En République démocratique du Congo (RDC), des femmes victimes de violences sexuelles reçoivent des soins médicaux et un soutien psychologique à l’hôpital de Panzi, à Bukavu.

30 juillet 2013 – Le Haut Commissariat de l'ONU pour les réfugiés (HCR) a constaté, mardi, dans un communiqué de presse une hausse de la violence sexuelle au Nord-Kivu, en République démocratique du Congo (RDC).

Depuis le début de cette année, le HCR a en effet enregistré 705 cas de violence sexuelle au Nord-Kivu, dont 619 cas de viol, alors qu'à la même période l'année dernière, l'agence onusienne n'avait enregistré que 108 cas de viol. Selon le HCR cette augmentation coïncide avec la résurgence des combats dans l'Est de la RDC.

« Les incidences de viol ont augmenté avec la résurgence des combats dans l'Est de la RDC en raison des affrontements entre les forces armées congolaises (FARDC) d'une part contre le M23 et d'autre part contre les rebelles ougandais d'ADF », a fait remarquer le porte-parole du HCR à Genève.

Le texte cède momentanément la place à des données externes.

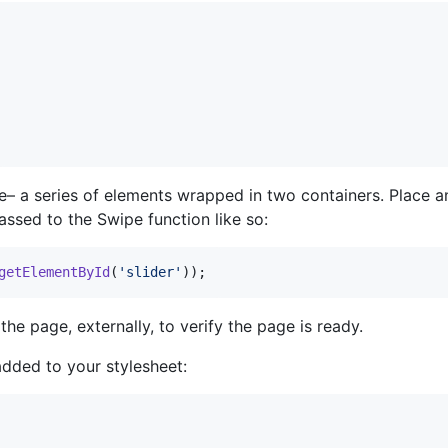
ure– a series of elements wrapped in two containers. Place 
assed to the Swipe function like so:
getElementById
(
'slider'
)
)
;
the page, externally, to verify the page is ready.
added to your stylesheet:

Selon Fatoumata Lejeune-Kaba, les cas de viol seraient commis par des membres des groupes armés rebelles mais aussi par des membres des FARDC ou des milices armées opérant dans cette région.

Ainsi à chaque fois qu'il y a des combats, les civils sont souvent pris au piège et en paient un lourd tribut. « Et ce que nous disent les civils qui subissent des violences, c'est que très souvent c'est un acte punitif. Quand un groupe soupçonne des civils de supporter l'autre camp, le viol devient punitif », a souligné le porte-parole du HCR.

Les violences sexuelles sont ainsi passées de 4689 en 2011 à plus de 7075 en 2012. Le HCR justifie cette augmentation par le fait que désormais davantage de personnes rapportent les cas de violence sexuelle. « Avant c'était un tabou, maintenant ça le reste toujours mais au moins, les civils arrivent à en parler, surtout pour demander de l'aide psychologique et médicale », a ajouté Mme Lejeune-Kaba.

Mais ces chiffres alarmants « pourraient être sous-estimés et de très loin dans la mesure où tout le monde n'arrive pas à dire ce qui s'est réellement passé », a mis en garde Mme Lejeune-Kaba. « Il n'est pas facile de parler de viol pour les femmes et encore plus pour les hommes qui sont victimes de ces atrocités », a-t-elle conclu.